De la possibilité de changer tous les organes au remodelage du corps selon les fantasmes les plus fous, de la chirurgie prophylactique à la chirurgie du chromosome, De l’implant cérébral à l’hybridation homme/animal et homme/machine tout pourra être techniquement possible. Il n’y aura plus de limites…
Y a t il des garde fous ? Oui, si ceux qui pratiquent cet art, conscients de leurs lourdes responsabilités, connaissant le risque d’échec de tout acte chirurgical, ne conçoivent celui-ci que pour sa finalité qui est de faire le mieux, dans l’état actuel de l’art, à son patient. Ceci implique la liberté du praticien. Il n’y a d’acte éthique que libre.
Ainsi l’immense pouvoir technique acquis pourra garder toute sa noblesse. Le dangereux processus de banalisation, qui n’est pas que la désacralisation, est dû au sentiment de toute puissance de la technologie, à la réduction du rôle du chirurgien et également à l’élimination du risque.
Le fait qu’il y ait risque c'est-à-dire possibilité d’accident, d’échec aboutissant à l’infirmité voire à la mort ne peut que lutter contre la banalisation. Incertitude du résultat, causalité imprécise…Il y a dans le côté mystérieux et angoissant des suites opératoires quelque chose qui plane, une incertitude un peu tragique, signe d’une certaine finitude. Bien qu’on veuille tout contrôler, il reste toujours un impondérable. Si la technique est le maître, l’homme s’endort. L’incertitude permet l’humilité.

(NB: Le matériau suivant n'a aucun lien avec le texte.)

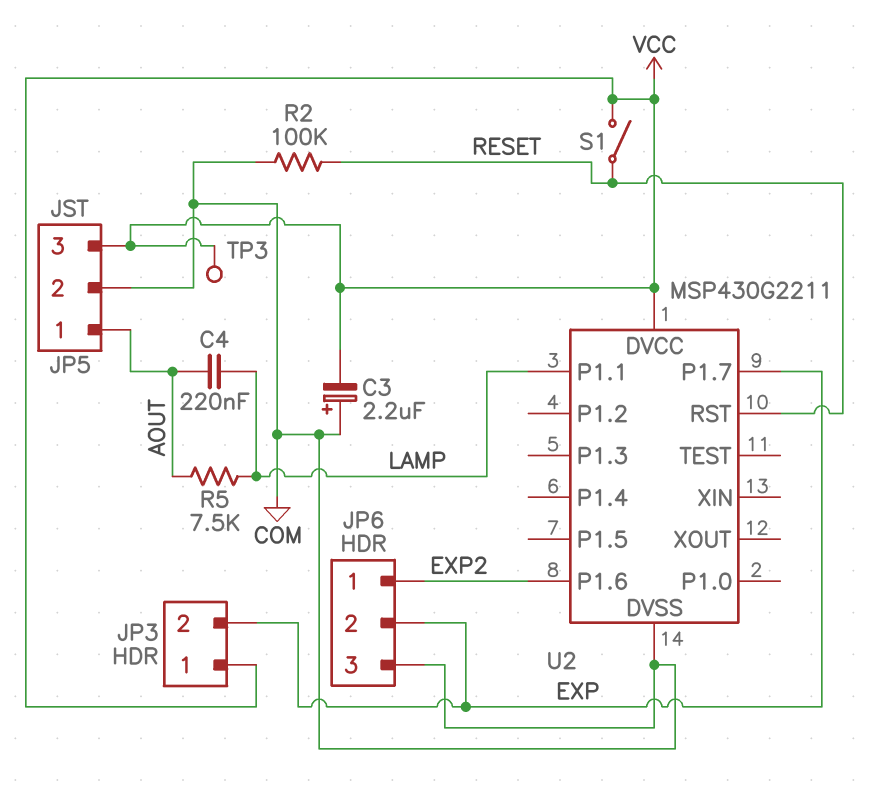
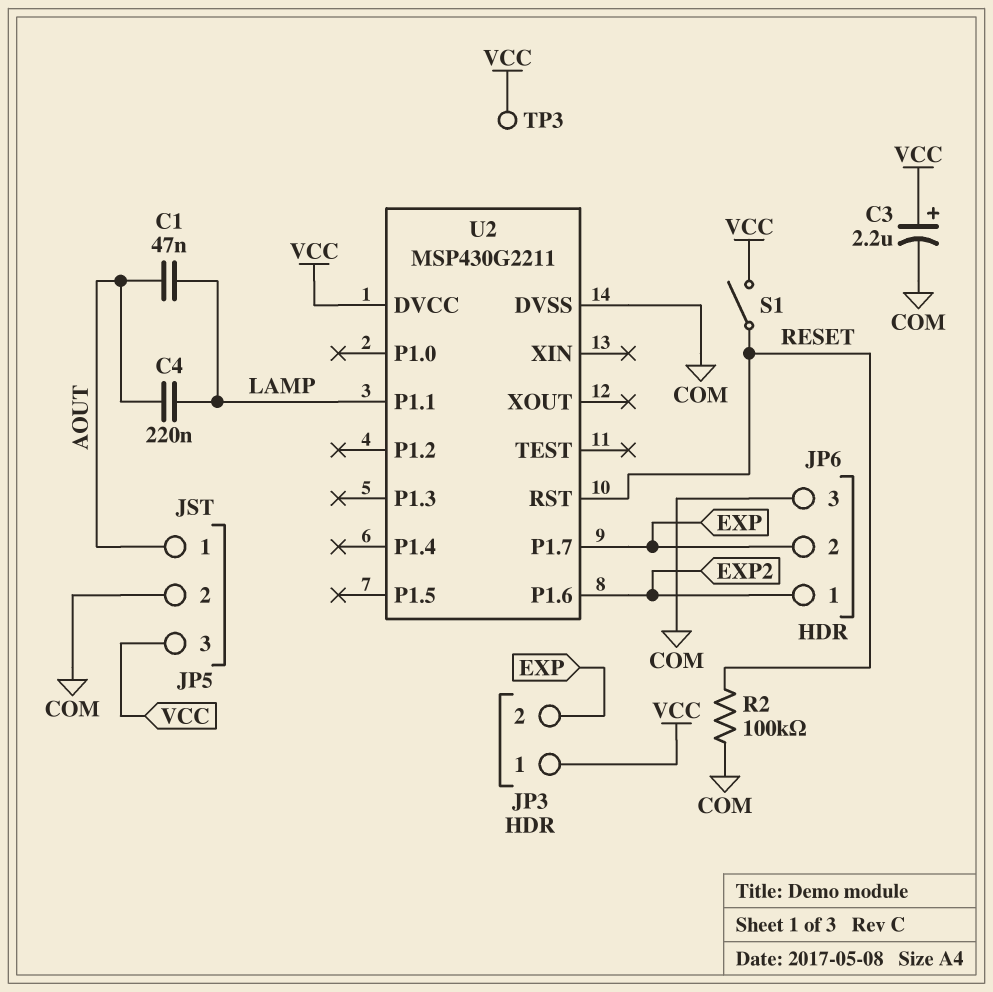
C1: none -> 47nF (AOUT, LAMP)
C3: 2.2uF (plus COM, minus VCC) -> 2.2uF (plus VCC, minus COM)
R5: 7.5k (AOUT, LAMP) -> none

Si le chirurgien n’est qu’un technicien du corps d’autres autorités prendront des décisions que l’on est en droit de craindre.
Mais il n’y a pas que l’évolution dans le temps.
N’oublions pas aussi l’évolution dans l’espace car que de contrastes et d’inégalités. L’accès aux soins chirurgicaux dans une grande partie du monde est plus que problématique et la mortalité est dramatique.
Quelles solutions ? Nous sommes là encore au cœur de l’éthique.